Hi, could someone please refresh my memory. To remove a rear TD brake drum does one have to remove the castellated axle shaft nut or not? (I'm seeing a dampness behind the backing plate I should investigate.) My nut is pretty beat up, hate to deal with it again!
Ed

efh Haskell

Yes you do.
L E D LaVerne

Thanks. Maybe a little dampness is not such a bad thing, eh?
efh Haskell

Not a bad thing as long as you can identify the dampness as NOT from brake fluid !!

SPW
STEVE WINCZE

Ed, and handbrake off and brake shoe adjuster turned completely left makes it easier to slide the drum of the brakeshoes and later on again. Greetings, Huib
Huib Bruijstens

Steve, only one way I can think of to do that is to pull the drum and look. What a pain! Any other suggestions w/b appreciated! MC is still full, no drips on floor. All 3 other wheels are dry as a bone.

Huib, good points, thanks.
efh Haskell

How bad is the nut to make it such a pain to get off???
STEVE WINCZE

It could be the half shaft,rear hub seal allowing a small seep of axle fluid!
You have no option it has to come off!
And if the brake cyl looks ok then pull the halfshaft and inspect the rear hub seal.
And replace the castellated nut while its apart!
Pilkie

Easiest way to remove the nut , is with an impact wrench....After the nut is off (lefty loosey, righty tighty), pulling the hub, may require a large , three-legged , puller, depending on when the last time it was off.

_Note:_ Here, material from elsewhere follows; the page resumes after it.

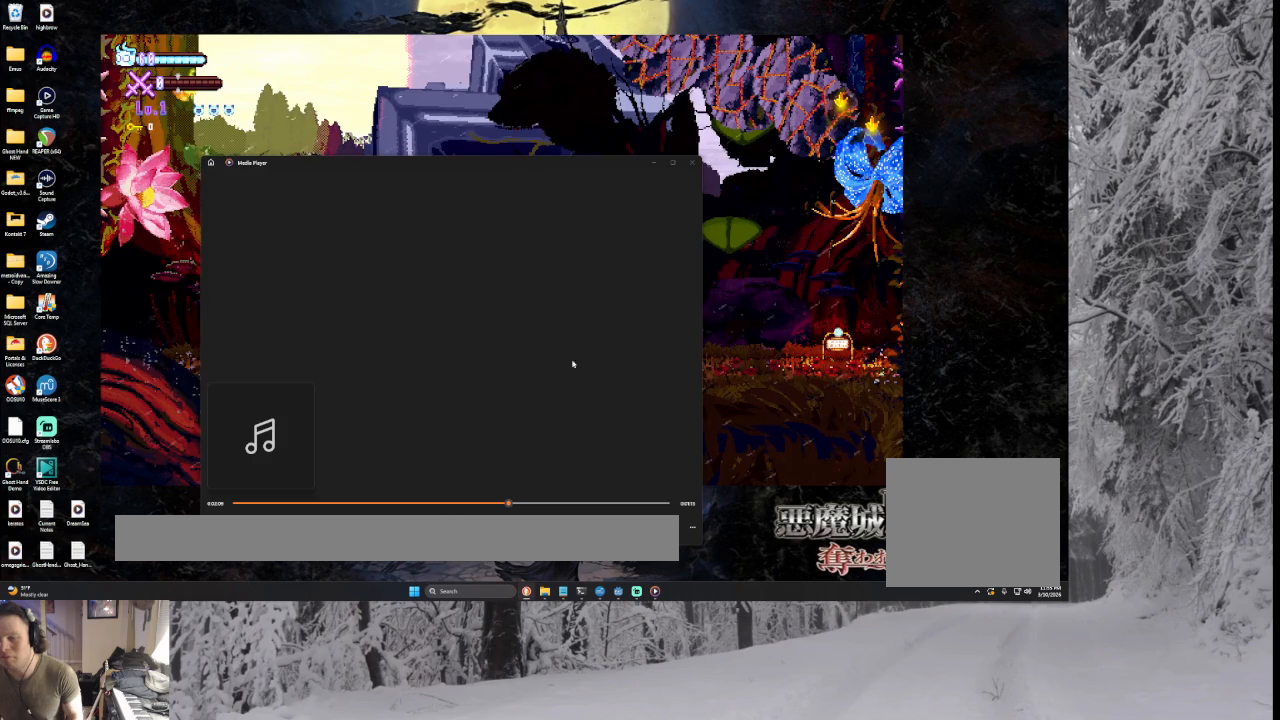
{"buttons": ["CROSS"], "left_stick": "center", "right_stick": "center", "events": []}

The puller needs to bolt to three lugs, with the screw pressing against the end of the axle.
Do NOT try to pry it off.
Edward
Edward Wesson 52TD

Ed, as you may know Edward's hint about direction of rotation to tighten or loosen a nut only applies to right hand thread. Regards, tom
tom peterson

Good thing since both rear axle nuts are right hand thread!
Dave Braun

Ed, you can usually rent a good puller for hubs from a large rental outfit, if you don't have one. To expensive to buy for a one time use. It's the safest way to remove the hubs. NO HAMMERS!!!
Paul sr

Okay, so both rear's are loosened by turning the nut counter clockwise, correct?
That being said, I always thought the reason for all this was so a nut on a wheel rotating "forward" most of the time would be "self tightening" rather than "self loosening". So would not the right side be left hand thread?? Or am I wrong about the reasoning?
Ed
efh Haskell

Ed, your reasoning is correct, and some vehicles used to be set up this way (notably, old Chrysler vehicles.) The use of cotter pins or other locking methods renders the point moot however.
Corey Pedersen 1951 TD #7169

Yes Ed, that is correct. Interestingly enough the right front hub nut is left hand thread. Had an old Dodge van in my younger days for a short spell. It had left hand lug bolts on one side. Wife has a couple of GMC/Izuzu diesels that have left hand lug nuts that I reminded the tire shop of that fact when she had some new tires put one it a few years back . They of course paid me no attention and twisted off two studs and had to replace them. It wasn't the first time. She no longer uses that chain store.
L E D LaVerne

LaVerne
I usually defer to your experience on things, but my TD,
front right axle, is a right-handed thread.....
Either that or it magically came off going in the wrong direction! And went back on , likewise....
To be even more clear, it came off counter-clockwise, and went back on , clockwise.
One case where "ignorance was bliss"!
Edward
Edward Wesson 52TD

I'm getting old Edward...maybe I'm confused..maybe not...I'm not sure...I think I'm confused. :-) My bad...it's the left hand front that is left hand thread.
L E D LaVerne

Makes sense, as we don't want the front unscrewing at these breakneck speeds...do we?
So are you sure about the driver side?
Seems like they would have done the same on the rear...
Glad it came up, since I would have wondered why I broke the driver-side axle, trying to get the nut off.
Edward
Edward Wesson 52TD

Yep I'm as sure as I can be these days. I would just guess that the rear axles being interchangeable from side to side would be a cost cutting measure to keep from making them side specific where as the fronts stubs are not. But you would think if it's good enough for the back end then why not the front as well and save the cost of keeping left hand nuts in inventory.
L E D LaVerne

I think it had to do with what happened if the bearing seized or spun. The rears are splined of course. With the front, LH thread on the left and vice-versa, if a bearing siezed and/or spun, it would tend to tighten the nut. Remember there is no castleated retainer washer or groove in the spindle with a matching tongue on the washer like modern cars. George
George Butz

Status:
Ok, thanks guys. I just got the brake drum off fairly easy! Yea. However, looks like my rebuilt (by me about 2k miles ago) cylinder has seen better days (see pix below)? Funny stuff, feels more like "grease" than Dot 5 but what else could it be?? Before I order a new cylinder, any comments? Not shown, but the other side (with the bleeder) is clean and dry.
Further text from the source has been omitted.